_DIRECTIONS FOR THIS TASK_.
Only one span is wanted from the lines below: from the one with "Fig 1: Blood Purification Using Nanomagnet" up to and including the one with "free of charge". Copy it exactly, without images.

··· LISTED RECORDS ···

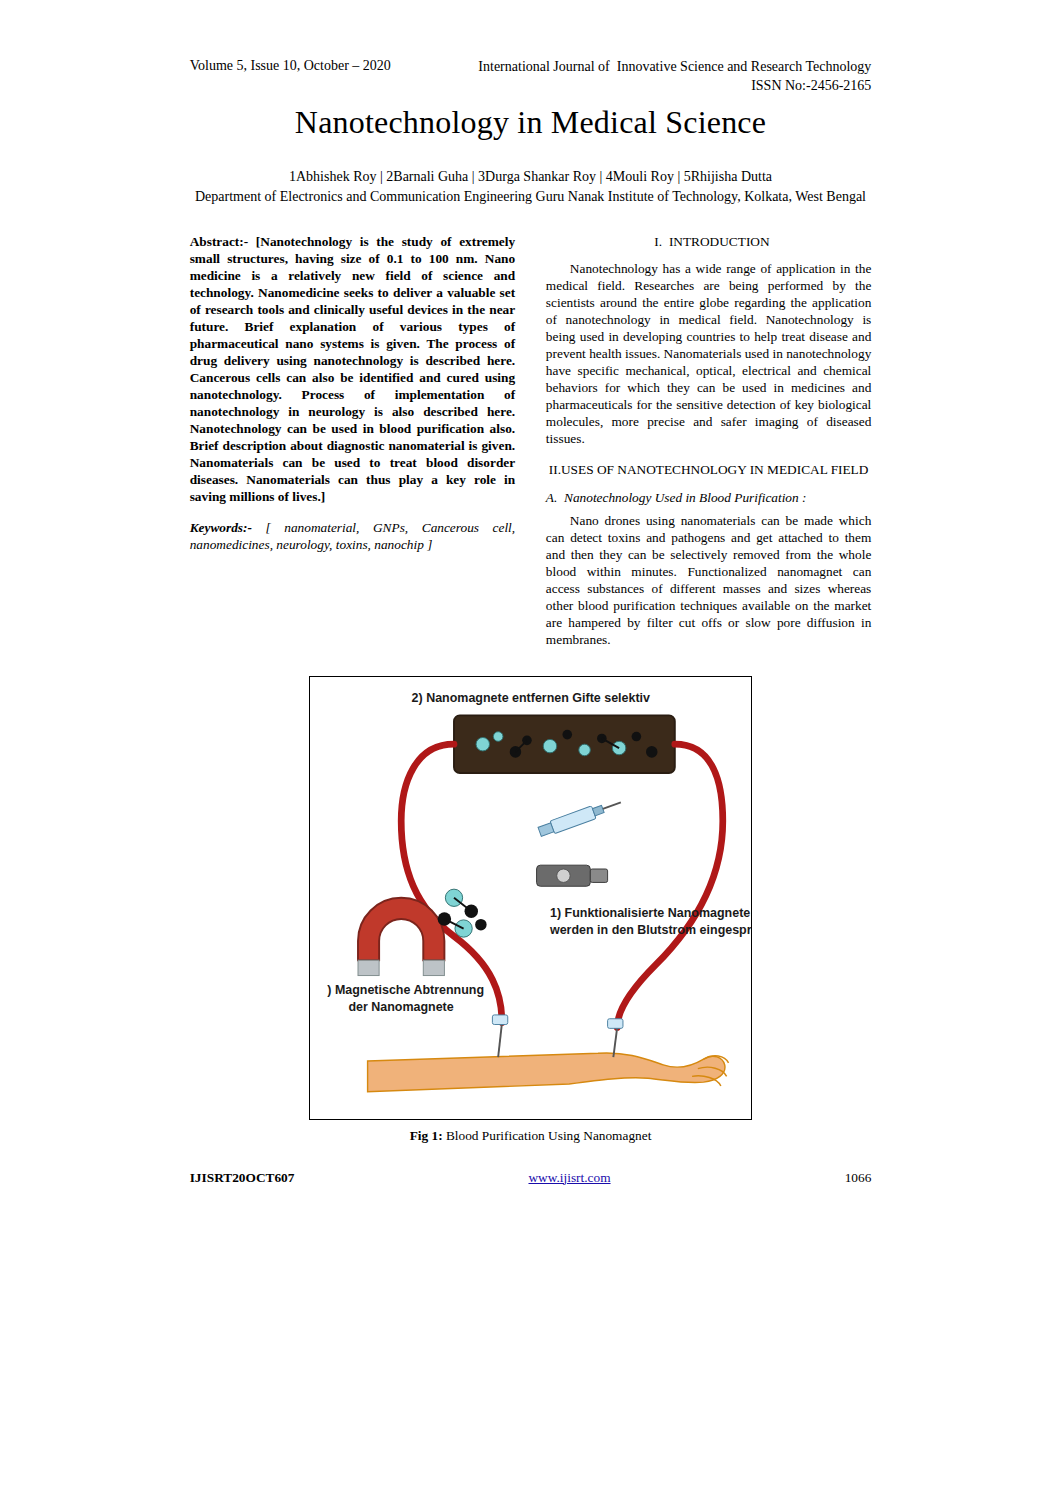Volume 5, Issue 10, October – 2020
International Journal of Innovative Science and Research Technology
ISSN No:-2456-2165
Nanotechnology in Medical Science
1Abhishek Roy | 2Barnali Guha | 3Durga Shankar Roy | 4Mouli Roy | 5Rhijisha Dutta
Department of Electronics and Communication Engineering Guru Nanak Institute of Technology, Kolkata, West Bengal
Abstract:- [Nanotechnology is the study of extremely small structures, having size of 0.1 to 100 nm. Nano medicine is a relatively new field of science and technology. Nanomedicine seeks to deliver a valuable set of research tools and clinically useful devices in the near future. Brief explanation of various types of pharmaceutical nano systems is given. The process of drug delivery using nanotechnology is described here. Cancerous cells can also be identified and cured using nanotechnology. Process of implementation of nanotechnology in neurology is also described here. Nanotechnology can be used in blood purification also. Brief description about diagnostic nanomaterial is given. Nanomaterials can be used to treat blood disorder diseases. Nanomaterials can thus play a key role in saving millions of lives.]
Keywords:- [ nanomaterial, GNPs, Cancerous cell, nanomedicines, neurology, toxins, nanochip ]
I. INTRODUCTION
Nanotechnology has a wide range of application in the medical field. Researches are being performed by the scientists around the entire globe regarding the application of nanotechnology in medical field. Nanotechnology is being used in developing countries to help treat disease and prevent health issues. Nanomaterials used in nanotechnology have specific mechanical, optical, electrical and chemical behaviors for which they can be used in medicines and pharmaceuticals for the sensitive detection of key biological molecules, more precise and safer imaging of diseased tissues.
II. USES OF NANOTECHNOLOGY IN MEDICAL FIELD
A. Nanotechnology Used in Blood Purification :
Nano drones using nanomaterials can be made which can detect toxins and pathogens and get attached to them and then they can be selectively removed from the whole blood within minutes. Functionalized nanomagnet can access substances of different masses and sizes whereas other blood purification techniques available on the market are hampered by filter cut offs or slow pore diffusion in membranes.
2) Nanomagnete entfernen Gifte selektiv 1) Funktionalisierte Nanomagnete werden in den Blutstrom eingesprizt ) Magnetische Abtrennung der Nanomagnete
Fig 1: Blood Purification Using Nanomagnet
IJISRT20OCT607
www.ijisrt.com
1066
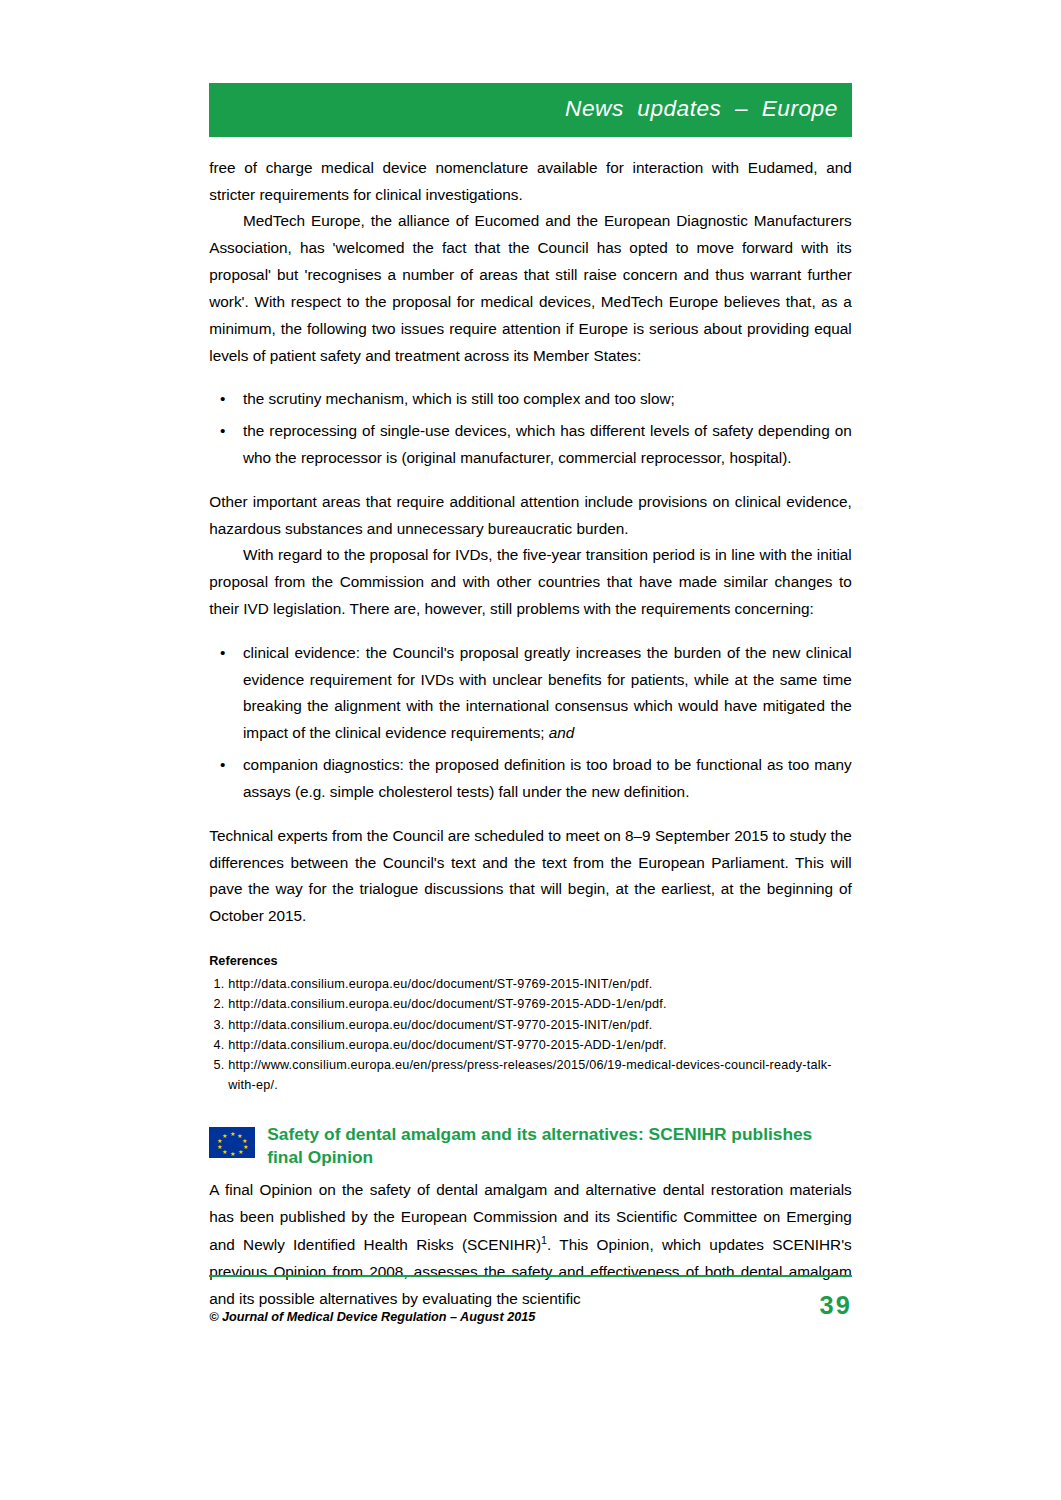News updates – Europe
free of charge medical device nomenclature available for interaction with Eudamed, and stricter requirements for clinical investigations.
MedTech Europe, the alliance of Eucomed and the European Diagnostic Manufacturers Association, has 'welcomed the fact that the Council has opted to move forward with its proposal' but 'recognises a number of areas that still raise concern and thus warrant further work'. With respect to the proposal for medical devices, MedTech Europe believes that, as a minimum, the following two issues require attention if Europe is serious about providing equal levels of patient safety and treatment across its Member States:
the scrutiny mechanism, which is still too complex and too slow;
the reprocessing of single-use devices, which has different levels of safety depending on who the reprocessor is (original manufacturer, commercial reprocessor, hospital).
Other important areas that require additional attention include provisions on clinical evidence, hazardous substances and unnecessary bureaucratic burden.
With regard to the proposal for IVDs, the five-year transition period is in line with the initial proposal from the Commission and with other countries that have made similar changes to their IVD legislation. There are, however, still problems with the requirements concerning:
clinical evidence: the Council's proposal greatly increases the burden of the new clinical evidence requirement for IVDs with unclear benefits for patients, while at the same time breaking the alignment with the international consensus which would have mitigated the impact of the clinical evidence requirements; and
companion diagnostics: the proposed definition is too broad to be functional as too many assays (e.g. simple cholesterol tests) fall under the new definition.
Technical experts from the Council are scheduled to meet on 8–9 September 2015 to study the differences between the Council's text and the text from the European Parliament. This will pave the way for the trialogue discussions that will begin, at the earliest, at the beginning of October 2015.
References
http://data.consilium.europa.eu/doc/document/ST-9769-2015-INIT/en/pdf.
http://data.consilium.europa.eu/doc/document/ST-9769-2015-ADD-1/en/pdf.
http://data.consilium.europa.eu/doc/document/ST-9770-2015-INIT/en/pdf.
http://data.consilium.europa.eu/doc/document/ST-9770-2015-ADD-1/en/pdf.
http://www.consilium.europa.eu/en/press/press-releases/2015/06/19-medical-devices-council-ready-talk-with-ep/.
★ ★ ★ ★ ★ ★ ★ ★ ★ ★
Safety of dental amalgam and its alternatives: SCENIHR publishes
final Opinion
A final Opinion on the safety of dental amalgam and alternative dental restoration materials has been published by the European Commission and its Scientific Committee on Emerging and Newly Identified Health Risks (SCENIHR)1. This Opinion, which updates SCENIHR's previous Opinion from 2008, assesses the safety and effectiveness of both dental amalgam and its possible alternatives by evaluating the scientific
© Journal of Medical Device Regulation – August 2015
39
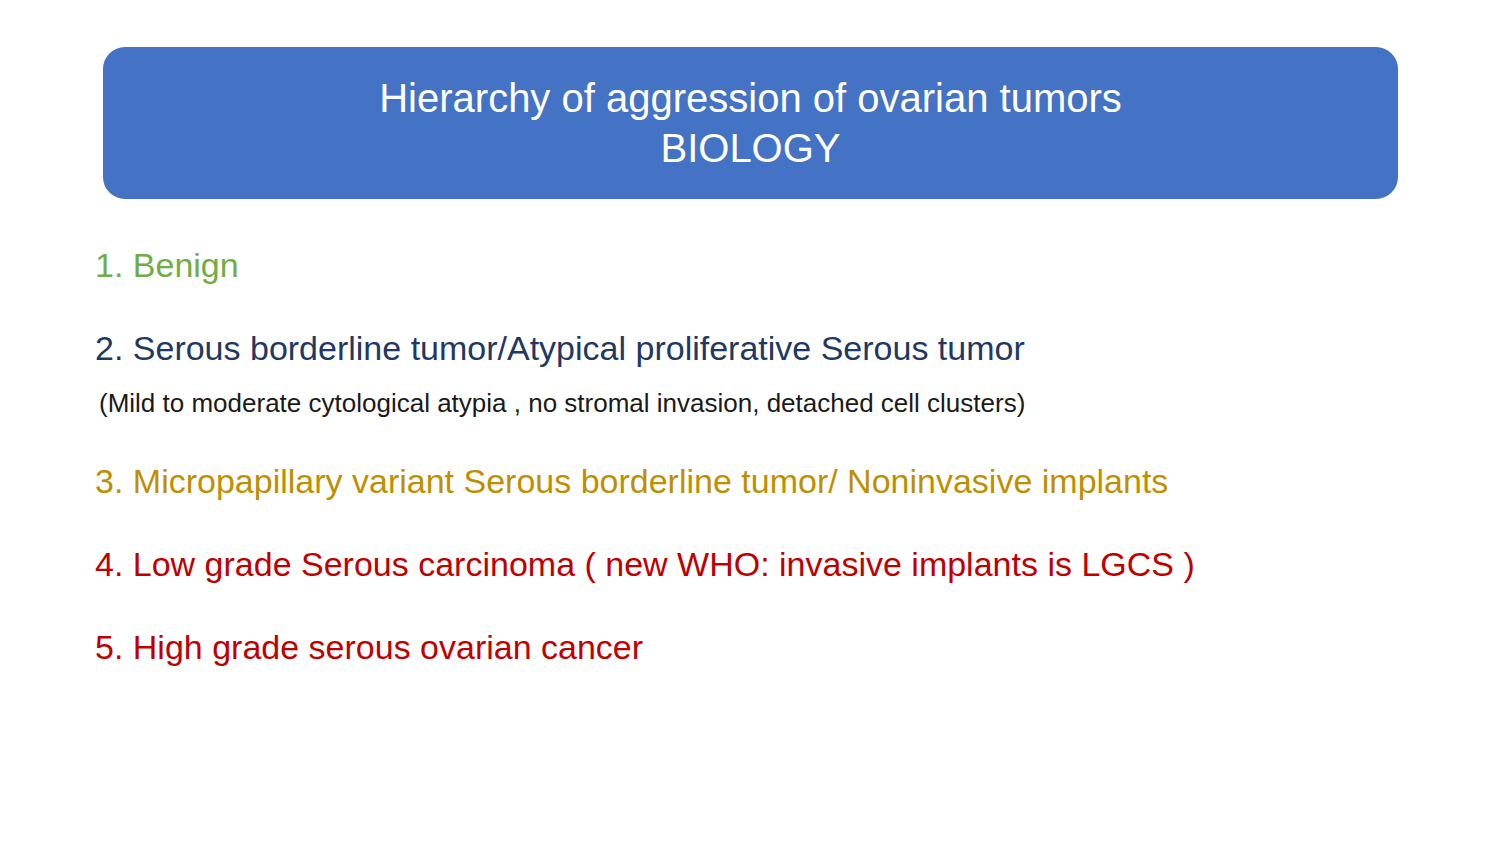Hierarchy of aggression of ovarian tumors
BIOLOGY
1. Benign
2. Serous borderline tumor/Atypical proliferative Serous tumor (Mild to moderate cytological atypia , no stromal invasion, detached cell clusters)
3. Micropapillary variant Serous borderline tumor/ Noninvasive implants
4. Low grade Serous carcinoma ( new WHO: invasive implants is LGCS )
5. High grade serous ovarian cancer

···

_REPLY_.
Fig 1: Blood Purification Using Nanomagnet
IJISRT20OCT607
www.ijisrt.com
1066
News updates – Europe
free of charge medical device nomenclature available for interaction with Eudamed, and stricter requirements for clinical investigations.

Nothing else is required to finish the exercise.